The Terminal Server service monitors the availability of the port, which the clients of the Terminal Services use to connect to the Terminal Services application. The availability of the port, which is determined by the service testing the port’s connectivity, indicates that the Terminal Services are able to connect to the Terminal Services application. This service also measures the domain name system (DNS) resolution and the round trip time of the initial connection request and response. The availability results of the TCP service are then reflected on the status dashboard for the Terminal Server service.
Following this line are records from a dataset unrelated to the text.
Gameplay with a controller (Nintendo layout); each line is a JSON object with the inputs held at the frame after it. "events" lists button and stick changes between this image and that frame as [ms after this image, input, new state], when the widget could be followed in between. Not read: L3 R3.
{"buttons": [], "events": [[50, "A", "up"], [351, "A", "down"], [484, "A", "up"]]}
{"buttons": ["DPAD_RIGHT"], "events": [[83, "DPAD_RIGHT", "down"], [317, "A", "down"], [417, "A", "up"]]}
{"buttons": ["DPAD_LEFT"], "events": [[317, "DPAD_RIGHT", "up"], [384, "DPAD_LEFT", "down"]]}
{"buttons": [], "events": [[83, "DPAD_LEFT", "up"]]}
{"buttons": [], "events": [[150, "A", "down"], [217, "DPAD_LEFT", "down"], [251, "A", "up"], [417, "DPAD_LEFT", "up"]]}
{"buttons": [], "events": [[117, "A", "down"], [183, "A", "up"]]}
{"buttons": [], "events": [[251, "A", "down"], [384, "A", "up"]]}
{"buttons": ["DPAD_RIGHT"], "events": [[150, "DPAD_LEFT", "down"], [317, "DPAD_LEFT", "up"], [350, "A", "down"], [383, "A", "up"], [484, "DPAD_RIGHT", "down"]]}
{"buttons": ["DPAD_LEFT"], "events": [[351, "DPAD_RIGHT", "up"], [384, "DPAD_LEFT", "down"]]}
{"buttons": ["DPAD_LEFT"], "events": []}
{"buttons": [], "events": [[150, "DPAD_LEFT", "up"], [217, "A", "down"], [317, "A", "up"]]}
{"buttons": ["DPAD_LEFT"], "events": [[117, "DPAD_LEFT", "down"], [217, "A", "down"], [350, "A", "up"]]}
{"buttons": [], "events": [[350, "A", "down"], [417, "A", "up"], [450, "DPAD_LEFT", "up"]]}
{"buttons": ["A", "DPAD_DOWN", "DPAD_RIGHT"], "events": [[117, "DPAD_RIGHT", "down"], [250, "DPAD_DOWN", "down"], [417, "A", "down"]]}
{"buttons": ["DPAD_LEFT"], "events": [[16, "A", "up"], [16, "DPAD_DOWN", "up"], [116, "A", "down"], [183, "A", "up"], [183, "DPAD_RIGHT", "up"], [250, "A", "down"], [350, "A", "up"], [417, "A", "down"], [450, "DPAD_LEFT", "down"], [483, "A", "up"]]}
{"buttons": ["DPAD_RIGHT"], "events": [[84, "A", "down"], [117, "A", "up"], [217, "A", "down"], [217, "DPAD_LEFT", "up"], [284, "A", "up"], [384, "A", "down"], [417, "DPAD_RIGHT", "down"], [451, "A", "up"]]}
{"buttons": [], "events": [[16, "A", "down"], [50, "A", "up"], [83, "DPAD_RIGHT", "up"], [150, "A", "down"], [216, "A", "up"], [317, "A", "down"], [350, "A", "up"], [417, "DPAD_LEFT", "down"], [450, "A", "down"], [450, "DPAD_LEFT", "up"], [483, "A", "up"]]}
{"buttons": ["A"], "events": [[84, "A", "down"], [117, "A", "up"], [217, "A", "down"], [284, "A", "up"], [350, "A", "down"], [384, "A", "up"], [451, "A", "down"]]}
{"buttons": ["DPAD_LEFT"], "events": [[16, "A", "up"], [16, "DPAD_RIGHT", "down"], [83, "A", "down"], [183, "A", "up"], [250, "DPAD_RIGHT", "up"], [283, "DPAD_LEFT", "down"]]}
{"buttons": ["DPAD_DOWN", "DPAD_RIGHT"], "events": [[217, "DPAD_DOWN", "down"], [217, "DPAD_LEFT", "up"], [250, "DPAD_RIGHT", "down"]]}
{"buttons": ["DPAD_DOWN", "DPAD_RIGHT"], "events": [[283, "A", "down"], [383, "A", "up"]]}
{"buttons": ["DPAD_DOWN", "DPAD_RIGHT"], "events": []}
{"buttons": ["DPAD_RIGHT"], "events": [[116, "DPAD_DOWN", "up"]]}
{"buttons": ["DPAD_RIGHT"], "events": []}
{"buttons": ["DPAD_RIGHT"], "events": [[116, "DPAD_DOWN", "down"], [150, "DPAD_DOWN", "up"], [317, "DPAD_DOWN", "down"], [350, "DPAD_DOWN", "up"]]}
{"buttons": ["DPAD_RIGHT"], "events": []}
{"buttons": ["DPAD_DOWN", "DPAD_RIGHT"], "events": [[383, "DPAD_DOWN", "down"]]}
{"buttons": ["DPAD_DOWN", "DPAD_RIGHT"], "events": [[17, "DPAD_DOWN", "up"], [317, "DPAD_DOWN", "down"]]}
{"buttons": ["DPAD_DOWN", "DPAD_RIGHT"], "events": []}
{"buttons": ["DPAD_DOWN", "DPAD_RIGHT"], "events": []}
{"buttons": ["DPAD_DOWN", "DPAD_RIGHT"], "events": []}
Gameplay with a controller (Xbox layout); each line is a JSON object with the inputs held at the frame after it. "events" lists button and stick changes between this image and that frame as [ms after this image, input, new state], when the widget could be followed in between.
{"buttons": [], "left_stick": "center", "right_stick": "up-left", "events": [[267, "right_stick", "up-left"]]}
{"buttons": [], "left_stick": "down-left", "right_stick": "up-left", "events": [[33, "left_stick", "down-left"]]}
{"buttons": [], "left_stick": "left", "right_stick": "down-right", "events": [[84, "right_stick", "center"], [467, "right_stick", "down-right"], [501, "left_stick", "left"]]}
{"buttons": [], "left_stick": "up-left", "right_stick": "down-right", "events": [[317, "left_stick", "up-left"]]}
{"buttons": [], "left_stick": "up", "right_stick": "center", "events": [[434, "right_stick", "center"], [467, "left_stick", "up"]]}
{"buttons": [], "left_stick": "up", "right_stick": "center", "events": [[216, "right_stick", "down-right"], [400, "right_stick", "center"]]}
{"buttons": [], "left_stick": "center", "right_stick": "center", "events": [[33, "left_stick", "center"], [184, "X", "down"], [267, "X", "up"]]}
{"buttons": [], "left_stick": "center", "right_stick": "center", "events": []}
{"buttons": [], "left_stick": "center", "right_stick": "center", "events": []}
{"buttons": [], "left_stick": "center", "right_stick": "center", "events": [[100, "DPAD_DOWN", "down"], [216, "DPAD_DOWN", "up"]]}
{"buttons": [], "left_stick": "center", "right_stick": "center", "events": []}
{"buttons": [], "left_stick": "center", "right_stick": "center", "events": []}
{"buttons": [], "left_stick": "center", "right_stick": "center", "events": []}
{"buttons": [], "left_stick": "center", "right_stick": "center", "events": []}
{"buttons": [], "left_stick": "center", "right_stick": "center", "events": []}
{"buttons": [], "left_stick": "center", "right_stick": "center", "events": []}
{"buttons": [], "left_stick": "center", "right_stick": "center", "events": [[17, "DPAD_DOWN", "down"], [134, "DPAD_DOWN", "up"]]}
TCP Server Terminal Services allows users to access applications that are run on the server. Rather than running as independent computers, the clients that access Terminal Services act as dumb terminals. Throughout their session with the server, users run an environment that allows them to view and interact with programs that appear to run on the local computer but are actually running on the Terminal Services server located on the network.
Terminal Services lets administrators install, configure, manage, and maintain applications centrally on a few servers.
This goes in hand with IT budgets and staffing. Managing software in a central location is usually much faster, easier, and cheaper than deploying applications to end-users’ desktops. Centrally-deployed applications are also easier to maintain, especially as related to patching and upgrading.
Running applications from one central location also can be beneficial for the configuration of desktops. Since a terminal server hosts all the application logic which also runs on the server, the processing and storage requirements for client machines are minimal.